More importantly, for the argument I'm making here, the simple method is easily comprehensible, even without stats classes. It can be explained in a few sentences to any baseball fan of reasonable intelligence. And if you're going to say you know a specific fact, like that a single is worth about .46 runs, it's always nicer to know *why* than to have to trust someone else, who used a mathematical technique you don't completely understand.
Another advantage of the simple technique is that, because so many more people understand it, its pros and cons are discovered early. A complex method can have problems that don't get found out until much later, if ever.

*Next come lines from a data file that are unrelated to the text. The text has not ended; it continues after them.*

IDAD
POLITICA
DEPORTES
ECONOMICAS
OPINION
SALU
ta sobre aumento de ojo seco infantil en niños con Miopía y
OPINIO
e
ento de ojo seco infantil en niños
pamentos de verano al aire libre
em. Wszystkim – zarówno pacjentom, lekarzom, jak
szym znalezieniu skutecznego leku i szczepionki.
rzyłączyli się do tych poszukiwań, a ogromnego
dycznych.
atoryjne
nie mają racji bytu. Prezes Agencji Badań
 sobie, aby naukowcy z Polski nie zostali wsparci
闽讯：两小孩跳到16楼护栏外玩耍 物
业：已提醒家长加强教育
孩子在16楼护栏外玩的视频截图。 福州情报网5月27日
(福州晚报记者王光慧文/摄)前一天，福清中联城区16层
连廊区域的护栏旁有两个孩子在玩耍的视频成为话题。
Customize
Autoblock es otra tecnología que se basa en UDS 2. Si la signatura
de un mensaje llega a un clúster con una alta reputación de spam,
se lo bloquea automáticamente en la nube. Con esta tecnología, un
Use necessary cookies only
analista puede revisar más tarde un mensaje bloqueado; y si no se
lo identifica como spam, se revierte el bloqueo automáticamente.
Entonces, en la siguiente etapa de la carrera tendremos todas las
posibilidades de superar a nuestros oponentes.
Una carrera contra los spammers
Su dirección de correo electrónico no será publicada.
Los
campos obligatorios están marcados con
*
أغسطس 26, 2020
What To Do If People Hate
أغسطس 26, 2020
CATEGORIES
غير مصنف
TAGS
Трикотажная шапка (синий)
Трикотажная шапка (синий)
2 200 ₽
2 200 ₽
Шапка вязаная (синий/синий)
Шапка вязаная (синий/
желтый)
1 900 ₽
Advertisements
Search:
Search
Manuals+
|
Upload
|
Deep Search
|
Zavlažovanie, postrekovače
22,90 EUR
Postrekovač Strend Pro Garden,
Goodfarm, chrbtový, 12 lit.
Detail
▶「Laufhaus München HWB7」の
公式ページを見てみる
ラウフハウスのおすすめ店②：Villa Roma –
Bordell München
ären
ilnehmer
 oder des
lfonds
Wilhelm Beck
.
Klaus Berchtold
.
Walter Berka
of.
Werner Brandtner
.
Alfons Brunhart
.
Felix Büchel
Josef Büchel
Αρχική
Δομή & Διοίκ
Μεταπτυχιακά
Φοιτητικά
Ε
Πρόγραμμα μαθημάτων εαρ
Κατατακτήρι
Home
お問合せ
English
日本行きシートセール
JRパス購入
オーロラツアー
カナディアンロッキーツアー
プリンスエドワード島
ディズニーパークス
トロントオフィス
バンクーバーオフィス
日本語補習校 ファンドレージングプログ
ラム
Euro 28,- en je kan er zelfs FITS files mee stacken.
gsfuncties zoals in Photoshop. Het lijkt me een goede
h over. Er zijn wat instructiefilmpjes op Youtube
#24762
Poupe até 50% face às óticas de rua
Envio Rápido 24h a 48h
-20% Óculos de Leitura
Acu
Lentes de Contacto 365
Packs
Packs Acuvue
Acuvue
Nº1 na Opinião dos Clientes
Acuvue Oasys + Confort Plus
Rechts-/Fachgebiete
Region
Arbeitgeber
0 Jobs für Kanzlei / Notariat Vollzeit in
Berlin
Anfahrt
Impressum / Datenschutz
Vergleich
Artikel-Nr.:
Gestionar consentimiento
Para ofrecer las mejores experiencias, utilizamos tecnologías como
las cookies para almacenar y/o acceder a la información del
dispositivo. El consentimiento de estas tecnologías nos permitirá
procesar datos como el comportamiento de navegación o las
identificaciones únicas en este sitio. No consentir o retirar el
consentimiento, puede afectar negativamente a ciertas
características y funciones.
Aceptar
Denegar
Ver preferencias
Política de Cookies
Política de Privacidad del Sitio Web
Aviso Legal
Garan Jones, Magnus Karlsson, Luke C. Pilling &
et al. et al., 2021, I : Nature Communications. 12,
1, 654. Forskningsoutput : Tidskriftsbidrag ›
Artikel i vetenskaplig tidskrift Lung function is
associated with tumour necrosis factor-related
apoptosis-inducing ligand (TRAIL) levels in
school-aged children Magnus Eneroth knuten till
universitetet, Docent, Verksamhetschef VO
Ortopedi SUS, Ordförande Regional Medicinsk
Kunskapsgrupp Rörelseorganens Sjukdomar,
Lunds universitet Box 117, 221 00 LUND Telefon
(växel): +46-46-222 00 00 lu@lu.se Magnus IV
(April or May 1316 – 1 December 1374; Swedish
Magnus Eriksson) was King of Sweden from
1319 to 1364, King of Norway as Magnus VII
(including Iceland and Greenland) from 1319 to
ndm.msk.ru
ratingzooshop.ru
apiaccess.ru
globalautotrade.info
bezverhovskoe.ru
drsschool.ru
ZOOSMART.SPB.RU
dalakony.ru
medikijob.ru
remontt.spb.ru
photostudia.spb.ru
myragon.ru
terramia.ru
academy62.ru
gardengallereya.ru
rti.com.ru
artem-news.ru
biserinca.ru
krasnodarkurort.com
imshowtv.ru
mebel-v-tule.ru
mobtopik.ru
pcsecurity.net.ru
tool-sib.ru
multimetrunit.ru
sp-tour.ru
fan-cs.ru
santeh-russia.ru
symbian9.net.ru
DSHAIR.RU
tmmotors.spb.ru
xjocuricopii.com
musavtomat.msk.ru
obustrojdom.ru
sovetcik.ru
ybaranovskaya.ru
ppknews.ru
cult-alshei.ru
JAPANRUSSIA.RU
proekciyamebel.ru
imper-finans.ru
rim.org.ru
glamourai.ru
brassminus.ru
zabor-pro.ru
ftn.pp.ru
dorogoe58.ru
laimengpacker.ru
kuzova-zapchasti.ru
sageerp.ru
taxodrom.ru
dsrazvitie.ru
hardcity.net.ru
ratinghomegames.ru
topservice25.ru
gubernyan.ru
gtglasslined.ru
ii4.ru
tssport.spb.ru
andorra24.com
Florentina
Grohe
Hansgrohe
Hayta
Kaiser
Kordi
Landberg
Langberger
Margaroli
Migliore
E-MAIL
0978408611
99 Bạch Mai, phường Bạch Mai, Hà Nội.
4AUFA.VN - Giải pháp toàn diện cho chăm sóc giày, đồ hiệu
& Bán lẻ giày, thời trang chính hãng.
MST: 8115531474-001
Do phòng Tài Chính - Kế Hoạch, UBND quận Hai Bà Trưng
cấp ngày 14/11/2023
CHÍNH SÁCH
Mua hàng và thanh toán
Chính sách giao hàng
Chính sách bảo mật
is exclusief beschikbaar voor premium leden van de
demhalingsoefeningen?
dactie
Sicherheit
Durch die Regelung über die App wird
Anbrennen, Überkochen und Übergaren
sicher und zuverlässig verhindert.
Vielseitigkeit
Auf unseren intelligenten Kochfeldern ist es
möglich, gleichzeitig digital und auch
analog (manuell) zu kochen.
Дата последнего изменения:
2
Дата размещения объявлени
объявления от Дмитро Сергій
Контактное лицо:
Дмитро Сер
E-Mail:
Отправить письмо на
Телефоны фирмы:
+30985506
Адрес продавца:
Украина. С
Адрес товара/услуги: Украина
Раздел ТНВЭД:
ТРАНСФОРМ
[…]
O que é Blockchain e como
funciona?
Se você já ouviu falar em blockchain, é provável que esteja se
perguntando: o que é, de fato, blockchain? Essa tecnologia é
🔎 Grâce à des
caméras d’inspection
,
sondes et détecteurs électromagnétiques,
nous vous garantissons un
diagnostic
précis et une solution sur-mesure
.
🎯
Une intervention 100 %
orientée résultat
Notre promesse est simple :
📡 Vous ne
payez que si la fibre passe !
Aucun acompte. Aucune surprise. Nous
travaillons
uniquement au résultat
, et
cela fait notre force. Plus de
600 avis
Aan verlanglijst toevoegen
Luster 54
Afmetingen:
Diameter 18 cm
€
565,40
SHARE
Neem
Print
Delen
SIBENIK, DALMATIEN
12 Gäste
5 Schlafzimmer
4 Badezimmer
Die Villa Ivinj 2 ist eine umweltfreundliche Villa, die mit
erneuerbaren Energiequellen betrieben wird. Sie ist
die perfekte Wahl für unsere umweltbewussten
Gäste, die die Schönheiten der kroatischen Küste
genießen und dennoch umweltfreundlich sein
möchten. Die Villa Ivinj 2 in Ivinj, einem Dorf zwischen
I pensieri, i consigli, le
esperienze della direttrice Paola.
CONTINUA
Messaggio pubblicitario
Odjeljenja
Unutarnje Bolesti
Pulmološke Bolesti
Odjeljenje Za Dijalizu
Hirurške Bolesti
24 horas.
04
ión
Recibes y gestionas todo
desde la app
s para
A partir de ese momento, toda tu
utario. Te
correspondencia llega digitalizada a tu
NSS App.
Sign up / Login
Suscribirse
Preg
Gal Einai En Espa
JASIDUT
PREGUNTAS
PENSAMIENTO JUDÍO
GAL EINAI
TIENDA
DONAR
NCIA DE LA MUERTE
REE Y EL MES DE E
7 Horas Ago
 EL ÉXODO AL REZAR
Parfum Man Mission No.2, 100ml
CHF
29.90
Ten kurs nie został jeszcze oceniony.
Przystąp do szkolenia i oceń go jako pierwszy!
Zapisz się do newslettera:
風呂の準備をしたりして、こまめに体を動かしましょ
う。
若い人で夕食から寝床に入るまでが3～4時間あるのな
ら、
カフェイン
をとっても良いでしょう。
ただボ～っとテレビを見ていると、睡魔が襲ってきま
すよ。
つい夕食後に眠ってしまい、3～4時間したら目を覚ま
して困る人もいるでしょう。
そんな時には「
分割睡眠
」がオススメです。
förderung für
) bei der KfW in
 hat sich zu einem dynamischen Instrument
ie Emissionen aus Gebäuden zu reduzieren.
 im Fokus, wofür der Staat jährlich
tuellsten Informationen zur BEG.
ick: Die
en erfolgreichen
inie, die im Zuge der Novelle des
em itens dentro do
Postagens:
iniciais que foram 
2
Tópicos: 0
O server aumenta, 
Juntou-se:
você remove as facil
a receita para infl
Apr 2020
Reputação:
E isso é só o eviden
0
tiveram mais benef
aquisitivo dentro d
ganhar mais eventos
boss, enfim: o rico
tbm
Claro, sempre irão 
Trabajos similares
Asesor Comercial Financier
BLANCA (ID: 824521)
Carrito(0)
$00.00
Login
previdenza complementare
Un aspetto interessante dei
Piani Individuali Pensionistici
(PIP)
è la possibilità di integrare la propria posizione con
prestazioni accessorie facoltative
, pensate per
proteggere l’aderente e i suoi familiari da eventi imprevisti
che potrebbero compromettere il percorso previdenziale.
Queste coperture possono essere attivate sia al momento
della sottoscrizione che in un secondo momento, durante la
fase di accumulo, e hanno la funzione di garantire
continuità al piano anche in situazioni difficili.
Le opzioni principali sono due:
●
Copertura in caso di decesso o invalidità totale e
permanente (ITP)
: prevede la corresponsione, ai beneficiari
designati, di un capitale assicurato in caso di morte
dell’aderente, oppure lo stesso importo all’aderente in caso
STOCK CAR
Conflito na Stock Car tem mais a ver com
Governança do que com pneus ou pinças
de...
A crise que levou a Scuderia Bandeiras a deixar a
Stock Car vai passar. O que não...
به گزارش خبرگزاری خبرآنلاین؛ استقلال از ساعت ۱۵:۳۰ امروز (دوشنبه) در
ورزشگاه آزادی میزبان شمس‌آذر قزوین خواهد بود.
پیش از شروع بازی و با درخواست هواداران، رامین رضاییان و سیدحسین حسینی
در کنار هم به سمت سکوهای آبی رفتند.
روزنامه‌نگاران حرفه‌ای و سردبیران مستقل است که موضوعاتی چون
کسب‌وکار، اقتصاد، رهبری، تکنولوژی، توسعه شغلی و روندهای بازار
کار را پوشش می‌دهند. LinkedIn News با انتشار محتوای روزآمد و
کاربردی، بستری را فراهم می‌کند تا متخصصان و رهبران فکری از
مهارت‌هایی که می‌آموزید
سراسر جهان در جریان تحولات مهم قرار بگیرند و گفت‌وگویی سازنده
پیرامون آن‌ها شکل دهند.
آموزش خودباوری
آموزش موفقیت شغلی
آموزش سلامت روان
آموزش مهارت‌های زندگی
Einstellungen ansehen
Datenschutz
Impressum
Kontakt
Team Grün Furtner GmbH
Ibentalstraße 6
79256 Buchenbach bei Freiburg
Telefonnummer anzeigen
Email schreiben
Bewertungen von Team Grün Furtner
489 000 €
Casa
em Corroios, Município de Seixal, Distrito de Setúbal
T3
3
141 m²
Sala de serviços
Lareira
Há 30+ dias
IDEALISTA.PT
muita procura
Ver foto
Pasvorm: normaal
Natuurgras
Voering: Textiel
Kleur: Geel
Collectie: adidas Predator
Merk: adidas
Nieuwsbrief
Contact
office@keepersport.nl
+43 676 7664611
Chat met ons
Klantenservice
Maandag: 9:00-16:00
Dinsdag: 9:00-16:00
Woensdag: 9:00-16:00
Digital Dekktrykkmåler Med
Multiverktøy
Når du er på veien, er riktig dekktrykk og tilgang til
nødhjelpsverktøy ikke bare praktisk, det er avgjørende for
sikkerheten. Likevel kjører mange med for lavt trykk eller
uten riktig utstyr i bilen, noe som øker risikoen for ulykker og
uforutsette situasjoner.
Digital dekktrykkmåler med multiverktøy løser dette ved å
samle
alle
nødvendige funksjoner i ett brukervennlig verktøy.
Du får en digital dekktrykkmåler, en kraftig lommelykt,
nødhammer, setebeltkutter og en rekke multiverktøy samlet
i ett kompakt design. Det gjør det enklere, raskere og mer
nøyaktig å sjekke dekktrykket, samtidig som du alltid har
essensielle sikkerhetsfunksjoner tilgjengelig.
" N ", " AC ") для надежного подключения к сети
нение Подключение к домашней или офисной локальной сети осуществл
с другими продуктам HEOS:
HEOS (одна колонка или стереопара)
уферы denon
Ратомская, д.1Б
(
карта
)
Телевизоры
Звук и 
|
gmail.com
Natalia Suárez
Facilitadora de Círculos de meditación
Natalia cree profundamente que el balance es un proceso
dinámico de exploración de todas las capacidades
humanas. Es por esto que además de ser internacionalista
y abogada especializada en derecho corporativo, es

For instance, how much do hitters lose in batting skill between age 28 and age 35? Well, one way to find out is to average the performance of 28-year-olds, and compare it to the averaged performance of 29-year-olds, 30-year-olds, and so on, up to 35-year-olds. Pretty simple method, right, and easy to understand? If you do it, you'll find there's not much difference among the ages. You might conclude that players don't lose much between 28 and 35.
But there's an obvious flaw: the two groups don't comprise the same players. Only above-average hitters stay in the league at 35, so you're comparing good players at 35 to all players at 28. That's why they look similar: the average of a young Joe Morgan and a young Roy Howell looks similar to the average of an old Joe Morgan and a retired, zero-at-bat Roy Howell, even though they both Morgan and Howell each declined substantially in the intervening seven years.
Now that flaw ... it's easy to spot, and the reason it's easy to spot is that the method is simple enough to understand. It's also easy to explain, and the reason it's easy to explain is again that the method is simple enough to understand.
If I use the more complicated method of linear regression (and a not very complicated regression), and describe it mathematically, it looks something like this:
"I ran an ordinary least squares regression, using the model P(it) = ax(it) + b[x(it)^2] + e, where P(it) is the performance of player i at age t, x(it) is the age of player i at age t, and all player-seasons of less than 300 PA were omitted. The e is an error term, assumed iid normal with mean 0."
The flaw is actually the same as in the original, simpler case, the fact that the sample of players is different at each age. But it's harder to see the flaw way, isn't it? It's also harder to describe where the flaw resides -- there's no easy one-sentence explanation about Morgan and Howell like there was before.
So why would you trust the complicated method more than the simple one?
Now, I'm not saying that complexity is necessarily bad. A complex method might be more precise, and give you better results, assuming that there aren't any flaws. But, you still have to check for flaws. If the complex method gives you substantially different results (peak age 29) from the simple methods (peak age 27), that's a warning sign. And so you have to explain the difference. Something must be wrong, either with the complex method, or with all the simple methods. It's not enough to just explain why the complex method is right. You also have to explain why the simple methods, which came up with 27, came out so wrong.
In the absence of a convincing explanation, all you have are different methods, and no indication which is more reliable. In that case, why would you choose to trust the complicated method that you don't understand, but reject a simple methods that you *do* understand? The only reason for doing so is that you have more faith that whoever introduced the complicated method actually got everything right, the method and the calculations and the logic.
I don't think that's justified. My experience leads me to think that it's very, very risky to give that kind of blind trust without understanding the method pretty darn well.